Wednesday, February 18, 2015

DATA WAREHOUSE: CURRENT SCENARIO & CHALLENGES AHEAD





Data generated by organizations and user interaction can be broadly classified into 3 major categories:-
Structured data as the name suggests is information that is stored in fixed fields within a record or file. Relational databases and spreadsheets are examples of structured data.  Usually displayed in named columns and rows as it is very easy to order and process such data.
Unstructured data as the name suggests is not organized and has no identifiable internal structure. Popular examples of unstructured data are emails, audio, video, social media posts, emails and many more. Usually they are in this category as the content in these files are unorganized.
Semi Structured data is one which does not conform to the formal structure of relational databases, but contains tags to define hierarchies of records and fields within data.
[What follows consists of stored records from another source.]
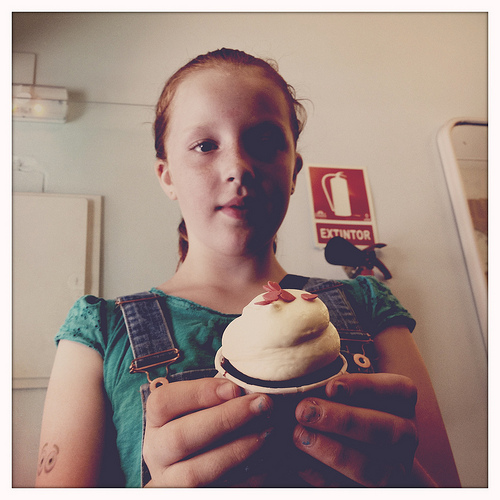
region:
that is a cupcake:
[204, 298, 333, 391]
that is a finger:
[151, 366, 239, 408]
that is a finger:
[170, 398, 257, 431]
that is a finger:
[188, 428, 271, 473]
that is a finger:
[331, 379, 426, 402]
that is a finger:
[299, 398, 432, 447]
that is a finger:
[290, 421, 329, 463]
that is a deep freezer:
[19, 235, 97, 284]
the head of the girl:
[158, 43, 290, 280]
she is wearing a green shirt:
[190, 314, 208, 348]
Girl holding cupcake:
[35, 49, 460, 487]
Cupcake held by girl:
[212, 282, 345, 459]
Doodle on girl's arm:
[37, 441, 61, 474]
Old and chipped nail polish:
[298, 401, 318, 421]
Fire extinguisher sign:
[306, 165, 373, 246]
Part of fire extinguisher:
[321, 236, 389, 277]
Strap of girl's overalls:
[115, 295, 176, 386]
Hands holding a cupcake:
[140, 372, 415, 479]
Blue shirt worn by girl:
[70, 295, 221, 377]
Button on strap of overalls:
[351, 353, 370, 369]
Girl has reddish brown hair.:
[154, 43, 309, 88]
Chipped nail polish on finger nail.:
[298, 400, 327, 450]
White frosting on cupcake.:
[237, 314, 299, 358]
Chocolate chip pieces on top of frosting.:
[254, 273, 331, 321]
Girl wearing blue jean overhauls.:
[126, 286, 398, 413]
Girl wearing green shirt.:
[174, 302, 206, 336]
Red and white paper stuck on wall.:
[319, 165, 390, 272]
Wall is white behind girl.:
[128, 208, 161, 253]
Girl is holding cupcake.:
[174, 347, 362, 462]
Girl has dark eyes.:
[191, 133, 230, 170]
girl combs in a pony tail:
[19, 33, 470, 485]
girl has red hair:
[100, 32, 370, 346]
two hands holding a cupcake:
[134, 268, 430, 486]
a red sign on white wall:
[305, 155, 387, 259]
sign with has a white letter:
[301, 154, 383, 246]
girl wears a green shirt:
[46, 37, 462, 477]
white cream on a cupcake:
[209, 270, 356, 402]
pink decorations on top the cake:
[243, 268, 324, 319]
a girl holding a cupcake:
[94, 45, 439, 497]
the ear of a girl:
[149, 155, 179, 200]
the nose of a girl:
[219, 140, 255, 187]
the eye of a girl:
[184, 130, 223, 157]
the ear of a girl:
[287, 145, 303, 197]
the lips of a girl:
[213, 190, 270, 222]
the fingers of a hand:
[137, 376, 276, 487]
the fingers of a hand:
[291, 370, 423, 491]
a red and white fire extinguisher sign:
[305, 157, 396, 252]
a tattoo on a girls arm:
[29, 432, 71, 482]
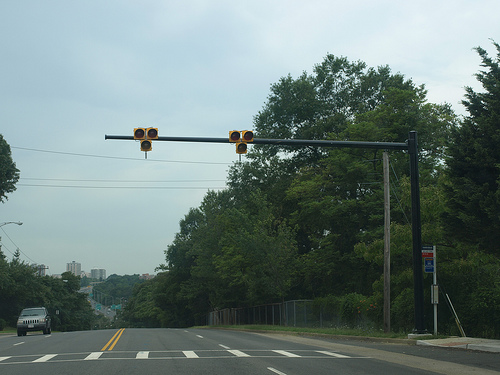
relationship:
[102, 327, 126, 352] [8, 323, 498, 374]
line in street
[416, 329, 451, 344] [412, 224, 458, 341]
base on post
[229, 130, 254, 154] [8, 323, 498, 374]
traffic light across street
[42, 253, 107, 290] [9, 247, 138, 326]
buildings in distance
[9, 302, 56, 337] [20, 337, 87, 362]
car on road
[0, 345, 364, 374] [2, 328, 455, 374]
crossing on road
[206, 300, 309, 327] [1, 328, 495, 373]
fencing near road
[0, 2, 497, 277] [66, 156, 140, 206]
sky with clouds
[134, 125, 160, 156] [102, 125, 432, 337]
light with pole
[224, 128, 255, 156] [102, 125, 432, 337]
light with pole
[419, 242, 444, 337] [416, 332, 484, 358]
sign on sidewalk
Popular examples include JSON and XML format.
As discussed above, the fundamental difference between structured and unstructured data is that structured data is organized in a highly manageable format. Unstructured is raw and unorganized. Hence, mining through the unstructured data can be costly and problematic. On the other hand, mining through structured data is relatively simplistic and straightforward. Unstructured data is growing at a very fast pace because rich data types like pictures, music, movies provides superior user experience as compared to just text. Structured Query Language (SQL) is the programming language created for managing and querying structured data whereas Hadoop is used for data analysis of unstructured data.
In today’s business world, structured data is generated through transactions and unstructured data represents communications between people and documents. Generally email is considered as structured data since it is indexed on date, sender, recipient and subject. But, it is still unstructured data as the body of the email remains unstructured.  Hence, classified as semi- structured.
Volume of Structures, unstructured and semi structured data

As depicted by the graph, the volume of unstructured data is continuously increasing at a very fast pace and has quadrupled from 2008 to 2015. The major contributing factors for this rapid increase is the increase in usage of social media and mobile devices. Semi- structured and structured data has also increased in volume but not as much as unstructured data.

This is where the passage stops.